Why is this relevant for Charlotte-Mecklenburg?

We have deliberately pointed out that corporate landlords represent only one component in the recipe for the worst housing crisis since the Great Recession. Combining this acknowledgment with the contradictory findings in the literature, the reader can be forgiven for wondering how these entities are relevant to the Charlotte-Mecklenburg area. Here’s how:

  1. It matters to the community: Mecklenburg County residents remain concerned with corporate landlords. In a joint study with the Lee Institute, we found evidence that a vast majority of residents believed that corporate landlords had a negative impact on their community, specifically concerning affordability, economic mobility, and community safety.  
  2. Their impact may be concentrated: The increased presence of corporate landlords can have a disproportionate, and negative, impact on low-income and/or Black households.

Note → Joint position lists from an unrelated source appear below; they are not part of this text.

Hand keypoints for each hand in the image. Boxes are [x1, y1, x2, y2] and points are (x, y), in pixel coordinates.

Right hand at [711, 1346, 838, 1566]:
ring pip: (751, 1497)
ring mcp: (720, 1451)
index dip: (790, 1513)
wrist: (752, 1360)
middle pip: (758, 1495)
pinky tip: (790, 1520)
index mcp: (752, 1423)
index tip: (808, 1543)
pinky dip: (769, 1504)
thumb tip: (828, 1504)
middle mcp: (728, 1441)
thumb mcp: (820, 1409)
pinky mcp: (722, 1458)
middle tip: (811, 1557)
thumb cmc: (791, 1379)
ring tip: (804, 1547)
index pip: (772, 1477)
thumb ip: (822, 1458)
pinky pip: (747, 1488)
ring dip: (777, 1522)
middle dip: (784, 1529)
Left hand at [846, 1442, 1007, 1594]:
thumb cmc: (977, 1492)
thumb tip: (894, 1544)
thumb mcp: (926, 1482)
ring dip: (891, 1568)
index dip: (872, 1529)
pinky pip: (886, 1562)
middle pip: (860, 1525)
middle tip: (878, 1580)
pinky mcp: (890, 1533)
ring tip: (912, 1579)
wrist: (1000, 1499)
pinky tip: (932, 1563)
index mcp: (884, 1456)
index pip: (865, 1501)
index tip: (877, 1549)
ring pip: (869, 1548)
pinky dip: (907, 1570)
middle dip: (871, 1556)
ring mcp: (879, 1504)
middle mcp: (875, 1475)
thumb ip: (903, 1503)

In addition to finding evidence that large-scale corporate investors appear to be concentrated in neighborhoods with a higher proportion of Black residents, scholars find that this concentration has resulted in a disproportionate increase in the number of evictions and a decrease in the number of minority-owned households within these neighborhoods (Raymond et al., 2021; An, 2023; Billings & Soliman, 2023;  Seymour, 2023).
  3. The importance of homeownership: Homeownership has long been discussed as one of the primary drivers of wealth accumulation, particularly for low- and moderate-income families (Wainer & Zabel, 2020). Comparative research also finds evidence that homeowners experience higher life satisfaction levels, improved educational outcomes for dependents, and mental well-being (Acolin 2020). 

These are just some of the reasons why it is important to examine corporate landlords, even if their proportion of the overall housing market may be lower than most citizens and commentators assume. The idea that corporate landlords may be concentrated in certain communities, combined with the uncertainty around identifying these entities, presents an opportunity for this series to more accurately describe the presence of corporate landlords in Mecklenburg County.  


1 Recent introduced bills include the Stop Wall Street Landlords Act of 2022 (H.R.9246), which denies certain tax and other benefits to large investors whose assets exceed $100 million in a taxable year for investment in single-family housing, and the Stop Predatory Investing Act that would restrict tax breaks for big corporate investors that buy up homes by prohibiting an investor who acquires 50 or more single-family rental homes from deducting interest or depreciation on those properties (Senate Banking Committee 2023).

2 HB 114 (2022) in North Carolina proposed limiting the total number of homes an individual or business can buy while HB1057 (2022) in Texas would have prohibited any investment firms from buying a (single-family) home until it has been on the market for 30 days.

 3 This finding was consistent across the various forums (survey, interviews, and listening sessions) used to ascertain the perception that residents held around corporate landlords. It should be noted, as stated in the report, that the survey administered was not representative of Mecklenburg County and, while a diverse sample was achieved by leveraging a more targeted outreach approach via the other forums, it should provide some caution when trying to interpret or extrapolate any of the findings or conclusions from said report.